**Excerpt provided**

>>>

Senner and his colleagues found that since 1984, the five salares have each shrunk by at least 30 percent in surface area, partially due to increased evaporation, which is influenced by climatic factors like wind, humidity and temperature. The team also found that there’s a great deal of variability in water level between years. And those fluctuations appear to strongly dictate the number of flamingos in a given year by determining the availability of the birds’ food.
Flamingo counts “can change by literally thousands of individuals across just a couple of years,” Senner says.
The long-term drying trend from climate change, which may reduce overall availability of food for flamingos, is being exacerbated by ever-thirsty lithium mining, the team says. And it’s leaving a mark on two of the flamingo species: the Andean (Phoenicoparrus andinus) and the James’ (P. jamesi) flamingos, whose populations declined 12 percent and 10 percent over 11 years, respectively, in Chile’s Salar de Atacama. This is a loss of hundreds of birds.
The team ties this decline directly to lithium mining. As the mining ponds grew in the Salar, nearby James’ and Andean flamingo populations dwindled in tight correlation. Water loss from new mining activity may be a major culprit. Between 1986 and 2018, the groundwater pumping for lithium production increased from zero to 1.8 cubic meters per second. Simultaneously, the Salar lost about five football fields’ worth of surface area every year.
Though the declines didn’t occur over the entire region, the findings are especially concerning for these two species because they don’t live anyplace else in the world. “They are entirely wedded to these saline lakes,” Senner says.

<<<

**What you need to do**
• a. Answer these from the passage on flamingos and lithium mining:
(i) By how much has each of the five salares shrunk in surface area since 1984?
(ii) How much did groundwater pumping for lithium production increase between 1986 and 2018?
(iii) By what percentage did the Andean flamingo population in Salar de Atacama decline over 11 years?
• b. Carry the passage on flamingos and lithium mining forward from its last sentence.
Nothing in the lines after this passage is needed.

**Data for review**
>>>

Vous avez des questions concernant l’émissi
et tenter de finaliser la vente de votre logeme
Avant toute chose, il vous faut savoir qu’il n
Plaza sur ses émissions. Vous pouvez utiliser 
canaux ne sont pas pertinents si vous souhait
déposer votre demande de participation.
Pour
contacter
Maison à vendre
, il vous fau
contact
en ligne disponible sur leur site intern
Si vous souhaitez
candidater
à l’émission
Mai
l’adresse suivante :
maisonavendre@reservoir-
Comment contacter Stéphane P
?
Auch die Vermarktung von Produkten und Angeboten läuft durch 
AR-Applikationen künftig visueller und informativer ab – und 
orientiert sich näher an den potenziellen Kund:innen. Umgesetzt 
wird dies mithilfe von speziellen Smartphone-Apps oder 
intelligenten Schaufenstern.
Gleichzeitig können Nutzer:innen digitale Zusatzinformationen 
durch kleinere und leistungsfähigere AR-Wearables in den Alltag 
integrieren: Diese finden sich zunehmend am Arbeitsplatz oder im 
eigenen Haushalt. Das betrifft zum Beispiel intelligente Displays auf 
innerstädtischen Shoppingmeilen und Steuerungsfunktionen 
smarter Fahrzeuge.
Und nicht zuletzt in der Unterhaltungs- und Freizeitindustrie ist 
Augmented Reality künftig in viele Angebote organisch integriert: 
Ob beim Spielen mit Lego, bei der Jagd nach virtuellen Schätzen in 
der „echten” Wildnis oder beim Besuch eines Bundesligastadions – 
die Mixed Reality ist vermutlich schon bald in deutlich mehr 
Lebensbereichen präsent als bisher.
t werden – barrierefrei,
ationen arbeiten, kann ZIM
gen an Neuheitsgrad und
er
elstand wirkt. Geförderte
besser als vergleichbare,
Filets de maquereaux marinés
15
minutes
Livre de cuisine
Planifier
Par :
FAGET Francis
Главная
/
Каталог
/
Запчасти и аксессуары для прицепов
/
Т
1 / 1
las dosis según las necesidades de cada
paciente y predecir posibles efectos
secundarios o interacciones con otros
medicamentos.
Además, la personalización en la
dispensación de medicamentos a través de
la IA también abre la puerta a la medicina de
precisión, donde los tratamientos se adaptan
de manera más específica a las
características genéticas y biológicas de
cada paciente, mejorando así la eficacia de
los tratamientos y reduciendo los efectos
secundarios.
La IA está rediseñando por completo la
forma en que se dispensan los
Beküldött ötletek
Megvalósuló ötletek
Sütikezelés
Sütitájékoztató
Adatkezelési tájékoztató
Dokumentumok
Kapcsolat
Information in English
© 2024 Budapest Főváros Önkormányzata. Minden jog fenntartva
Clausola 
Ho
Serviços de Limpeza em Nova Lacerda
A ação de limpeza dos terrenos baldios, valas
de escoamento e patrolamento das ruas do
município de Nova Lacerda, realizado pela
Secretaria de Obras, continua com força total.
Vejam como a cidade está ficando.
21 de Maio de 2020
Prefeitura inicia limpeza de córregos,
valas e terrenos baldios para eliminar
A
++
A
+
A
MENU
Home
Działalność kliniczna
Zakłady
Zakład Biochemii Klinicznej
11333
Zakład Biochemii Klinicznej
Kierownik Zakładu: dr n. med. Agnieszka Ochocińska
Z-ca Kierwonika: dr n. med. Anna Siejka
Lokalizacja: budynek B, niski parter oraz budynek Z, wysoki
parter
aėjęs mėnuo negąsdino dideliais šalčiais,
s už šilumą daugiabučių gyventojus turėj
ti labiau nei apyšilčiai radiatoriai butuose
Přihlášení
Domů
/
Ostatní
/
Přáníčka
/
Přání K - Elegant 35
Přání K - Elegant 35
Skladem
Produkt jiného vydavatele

<<<

**Answers given**
• a.
(i) By at least 30 percent.
(ii) From zero to 1.8 cubic meters per second.
(iii) By 12 percent.

• b.
Flamingo declines and salar drying could have reverberating effects on people too since the popular, flamingo-based ecotourism in the region would probably suffer, the team says.
“Science-based conservation management guidelines might still allow future preservation of some key hypersaline systems in the region,” says Mattia Saccò, an ecologist at Curtin University in Perth, Australia, who was not involved with the research.
As the need for lithium is set to rise for use in technologies like electric vehicles, the threat to the flamingos may only increase.
“It’s a real conundrum because obviously no one is going to argue that climate change is not this monster that we need to contend with,” Senner says. Still, as this study suggests, the technologies that could help humankind combat climate change may have their own suite of negative ecological effects. Being aware of those consequences is going to be crucial to weighing the costs and benefits of such solutions, Senner says.
Finding ways to reduce those ecological costs could be one helpful way forward, he says, particularly by making lithium mining more water efficient or improving the ability to recycle lithium from used batteries.